Ao longo de boa parte do ano de 2020, temos ficado em casa, mesmo que não o desejemos. A pandemia que atingiu o mundo mostrou a incapacidade do governo no combate a problemas graves de saúde pública, e o comportamento individual tornou-se a principal forma de evitar que a situação piore. Em se tratando de comportamentos individuais, então, questões éticas podem ser discutidas, e meu propósito é refletir brevemente sobre uma justificativa para ficar em casa.
Tal justificativa é bem simples: optamos por ficar em casa porque nos é útil fazê-lo. Mas “útil”, aqui, refere-se à corrente de filosofia moral que Jeremy Bentham criou no século XVIII, John Stuart Mill aperfeiçoou no XIX, e uma parte significativa dos pensadores do XX amaldiçoou: o utilitarismo.

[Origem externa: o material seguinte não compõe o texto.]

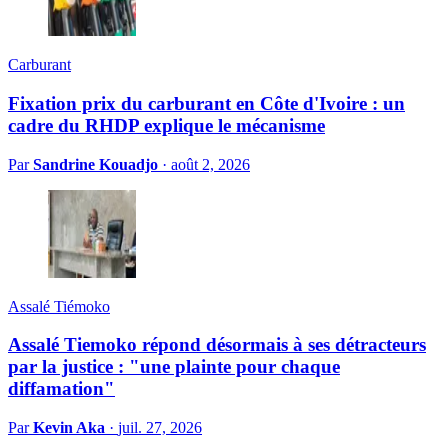
Carburant
Fixation prix du carburant en Côte d'Ivoire : un
cadre du RHDP explique le mécanisme
Par
Sandrine Kouadjo
·
août 2, 2026
Assalé Tiémoko
Assalé Tiemoko répond désormais à ses détracteurs
par la justice : "une plainte pour chaque
diffamation"
Par
Kevin Aka
·
juil. 27, 2026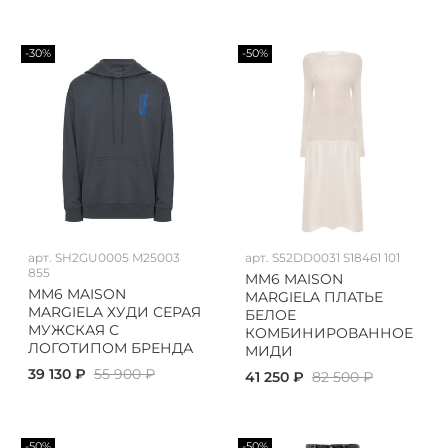
-30%
-50%
арт.
SH2GU0005 M25003
арт.
S52DD0031 S18461 101
855
MM6 MAISON
MM6 MAISON
MARGIELA ПЛАТЬЕ
MARGIELA ХУДИ СЕРАЯ
БЕЛОЕ
МУЖСКАЯ С
КОМБИНИРОВАННОЕ
ЛОГОТИПОМ БРЕНДА
МИДИ
39 130 ₽
55 900 ₽
41 250 ₽
82 500 ₽
-50%
-50%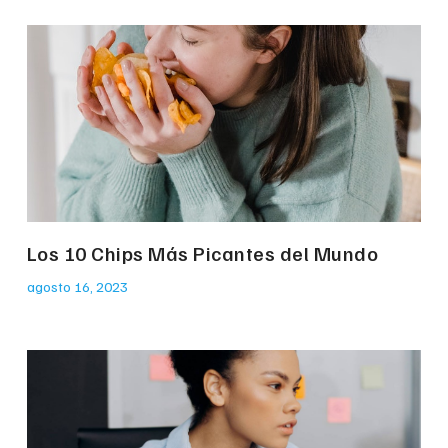
Los 10 Chips Más Picantes del Mundo
agosto 16, 2023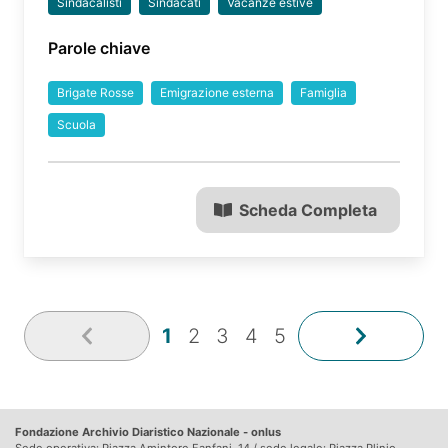
Sindacalisti
Sindacati
Vacanze estive
Parole chiave
Brigate Rosse
Emigrazione esterna
Famiglia
Scuola
Scheda Completa
1
2
3
4
5
Fondazione Archivio Diaristico Nazionale - onlus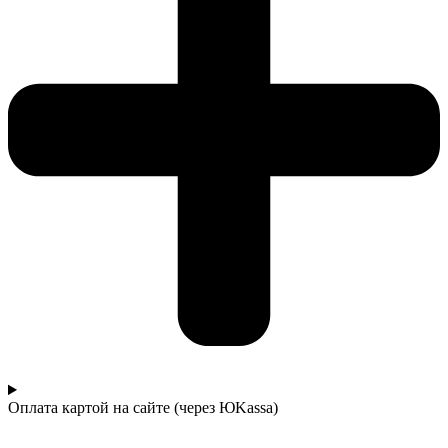
Оплата картой на сайте (через ЮKassa)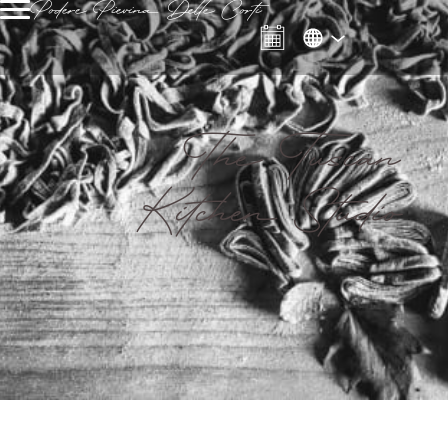
Podere Pievina Delle Corti
The Tuscan
Kitchen Studio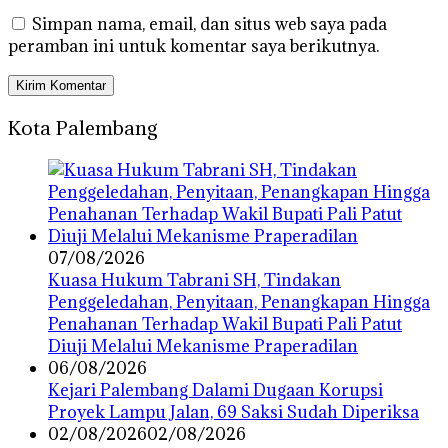
Simpan nama, email, dan situs web saya pada
peramban ini untuk komentar saya berikutnya.
Kota Palembang
07/08/2026
‎Kuasa Hukum Tabrani SH, Tindakan
Penggeledahan, Penyitaan, Penangkapan Hingga
Penahanan Terhadap Wakil Bupati Pali Patut
Diuji Melalui Mekanisme Praperadilan
06/08/2026
Kejari Palembang Dalami Dugaan Korupsi
Proyek Lampu Jalan, 69 Saksi Sudah Diperiksa
02/08/2026
02/08/2026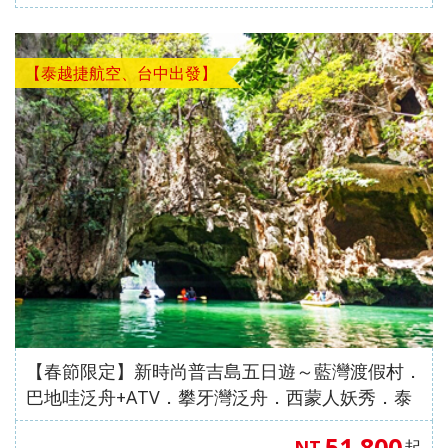
【泰越捷航空、台中出發】
【春節限定】新時尚普吉島五日遊～藍灣渡假村．
巴地哇泛舟+ATV．攀牙灣泛舟．西蒙人妖秀．泰
式古法按摩【泰越捷航空、台中出發】
51,800
NT
起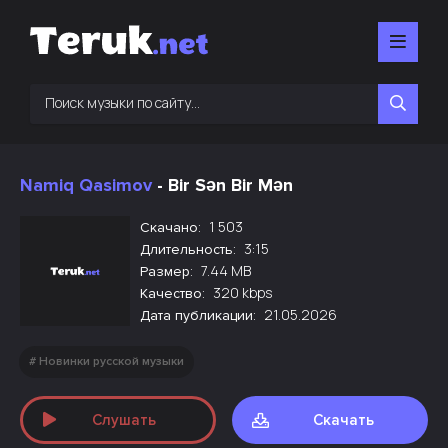
Namiq Qasimov
- Bir Sən Bir Mən
1 503
Скачано:
3:15
Длительность:
7.44 MB
Размер:
320 kbps
Качество:
21.05.2026
Дата публикации:
Новинки русской музыки
Слушать
Скачать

Como filosofia moral, o utilitarismo oferece uma explicação bastante simples para nossas decisões éticas: somos seres submetidos ao prazer e à dor, afirmou Bentham; vivemos buscando aumentar o prazer e reduzir a dor em nossos atos, e qualquer ação que aumente o prazer ou diminua a dor é boa e moralmente admissível. Como disse o próprio Bentham, no mínimo essa ação não é má. Posto dessa maneira, o utilitarismo poderia justificar fazer o mal a outra pessoa apenas porque o agente é um degenerado que se sente feliz ao maltratar um inocente: se o prazer daquela pessoa viesse de torturar outra, isso seria uma boa ação, certo?
Não. Bentham deixou bem claro que o prazer da parte em questão é o critério para julgar moralmente sua ação, mas isso não significa que uma pessoa possa fazer tudo o que desejar, pois o utilitarismo é uma filosofia social. É preciso considerar não apenas a utilidade de um ato para si, mas também seu impacto sobre as outras pessoas, e Bentham afirma que a sociedade como um todo é que deve ter seu prazer maximizado. Se nosso torturador se sente feliz machucando outra pessoa, e esta sente dores horríveis, o ganho de utilidade de um é compensado pela perda e pela dor da outra pessoa, e a sociedade não maximiza o prazer. Assim, a fórmula de Bentham pode ser resumida em “maior prazer para o maior número de pessoas”.
É interessante observar que o utilitarismo é a única das grandes correntes da filosofia moral que não focaliza na ação individual, mas nos resultados dessa ação para os outros. A ética das virtudes de Aristóteles destaca o agente individual, o ser humano virtuoso porque prudente, porque encontra o “justo meio” entre o excesso e a escassez, e a ética deontológica de Kant supõe um princípio moral geral que é do interesse do indivíduo seguir. Mas o utilitarismo, se entendido a partir de Bentham, leva-nos a agir pensando nos resultados para o bem de todos.
Entretanto, é verdade que o utilitarismo possui múltiplas falhas; Stuart Mill, por exemplo, criticou Bentham porque este não distinguia entre prazeres, e afirmava que não se pode comparar o prazer de comer quando se tem fome com o de discutir sobre filosofia com amigos bem informados. Mas há um problema na linha de raciocínio de Stuart Mill: ele considera a utilidade do indivíduo, não da sociedade; dito de outra maneira, uma pessoa que abrisse mão de uma discussão filosófica para se dedicar a distribuir alimentos para os famintos age conforme Bentham sugeriu, mas não como Stuart Mill recomendaria. É claro que não se pode comparar “comer” com “dar de comer”, mas o alimento não pode ser simplesmente um prazer menor, como Stuart Mill parece crer.
O ser humano virtuoso ficaria em casa nesses tempos de pandemia? Talvez, mas se a virtude que mais lhe importar for a coragem, talvez ele prefira sair de casa e se expor (e expor os outros) ao contágio; o kantiano possivelmente ficaria em casa, mas porque veria nessa escolha uma regra geral. Já o utilitarista benthamita ficaria em casa porque isso traria maior benefício à maioria.
O utilitarismo não é capaz de dar conta de todos os problemas morais que nos atingem, mas isso não é razão para desconsiderá-lo, pois cada teoria moral possui suas falhas e seus pontos fracos. Também não responde a todas as nossas dúvidas, mas somente a fé é capaz disso, não a filosofia – e a fé só o faz para quem a tem. Mas em algumas situações, o utilitarismo dá conta de justificar um ato como bom, mesmo quando o agente sabe que, para seu maior prazer individual, o melhor seria sair de casa.